La jummèlle

   - «Va’ da zâ... e fatte dà’ ‘na jummèlle de farine!» - Quante volte soprattutto le bambine delle passate generazioni hanno ubbidito a questa richiesta e hanno assolto a un compito non sempre gradevole.

   - «Me ne vrevogne!» - si rispondeva in qualche caso, perchè una volta la «» in questione aveva blaterato: - «Mo’ avaste! Dijje a mámmete ocche se l’accatte!» - Poteva trattarsi di farina o ceci o fagioli o grano o di altri “insiemi” in quantità tale che potesse essere contenuta nel concavo delle due mani unite dal lato interno. Un gesto misurato e preciso, quasi sacrale. Le mani affondavano, isolavano il quantitativo, lo portavano in superficie, lo facevano scivolare nella scodellina. Non ricordo di aver visto mai far questo gesto di fretta, ma sempre con misura, con parsimonioso ritegno; il che mi dava il senso di quel prestato-dono generoso sì, ma di una generosità attentamente soppesata. E bisognava stare molto attenti quando si veniva chiamati per aiutare a trasferire da un recipiente all’altro semi, cereali o i legumi perchè la punizione era così condensata:- «Bade, ca te le facce areccojje a jummèlle a jummèlle!» - Ho dimenticato quasi il gesto perchè è un’abilità non più richiesta e ho notato che i bambini lo evitano persino con la rena della spiaggia, dove sarebbe del tutto naturale.

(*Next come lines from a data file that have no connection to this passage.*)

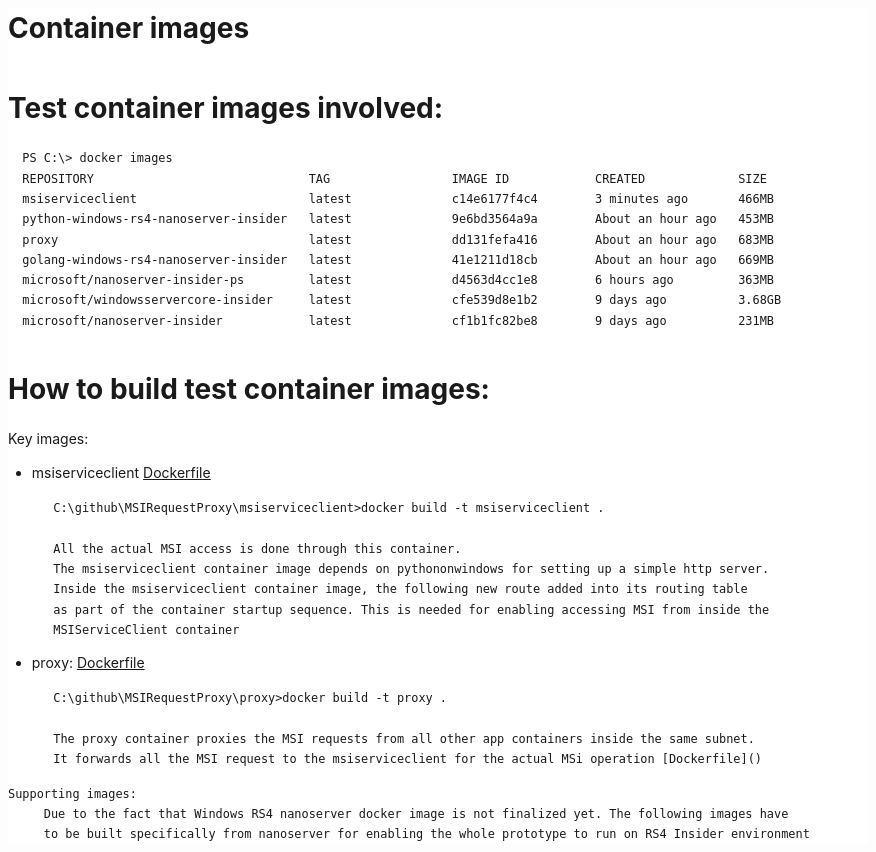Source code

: 
# Container images

# Test container images involved:
      
      PS C:\> docker images
      REPOSITORY                              TAG                 IMAGE ID            CREATED             SIZE
      msiserviceclient                        latest              c14e6177f4c4        3 minutes ago       466MB
      python-windows-rs4-nanoserver-insider   latest              9e6bd3564a9a        About an hour ago   453MB
      proxy                                   latest              dd131fefa416        About an hour ago   683MB
      golang-windows-rs4-nanoserver-insider   latest              41e1211d18cb        About an hour ago   669MB
      microsoft/nanoserver-insider-ps         latest              d4563d4cc1e8        6 hours ago         363MB
      microsoft/windowsservercore-insider     latest              cfe539d8e1b2        9 days ago          3.68GB
      microsoft/nanoserver-insider            latest              cf1b1fc82be8        9 days ago          231MB
      
         
               
# How to build test container images:
   
      
   Key images:
   
   - msiserviceclient [Dockerfile](https://github.com/soccerGB/MSIRequestProxy/blob/master/msiserviceclient/dockerfile)  

            C:\github\MSIRequestProxy\msiserviceclient>docker build -t msiserviceclient .

            All the actual MSI access is done through this container.
            The msiserviceclient container image depends on pythononwindows for setting up a simple http server.
            Inside the msiserviceclient container image, the following new route added into its routing table 
            as part of the container startup sequence. This is needed for enabling accessing MSI from inside the
            MSIServiceClient container             

   - proxy: [Dockerfile](https://github.com/soccerGB/MSIRequestProxy/blob/master/proxy/dockerfile)  
   
            C:\github\MSIRequestProxy\proxy>docker build -t proxy .
         
            The proxy container proxies the MSI requests from all other app containers inside the same subnet.
            It forwards all the MSI request to the msiserviceclient for the actual MSi operation [Dockerfile]() 

    Supporting images:
         Due to the fact that Windows RS4 nanoserver docker image is not finalized yet. The following images have
         to be built specifically from nanoserver for enabling the whole prototype to run on RS4 Insider environment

   Ho cercato qualche tempo fa di far chiudere le mani «a jummèlle» a un bambino perchè potesse bere in un caso di emergenza. - Come faccio? - mi ha detto. - Prova! - gli ho risposto. Riuscì a trattenere nel cavo della mano un po’ d’acqua che leccò come potè, di certo non riuscì a bere «a jummèlle piene».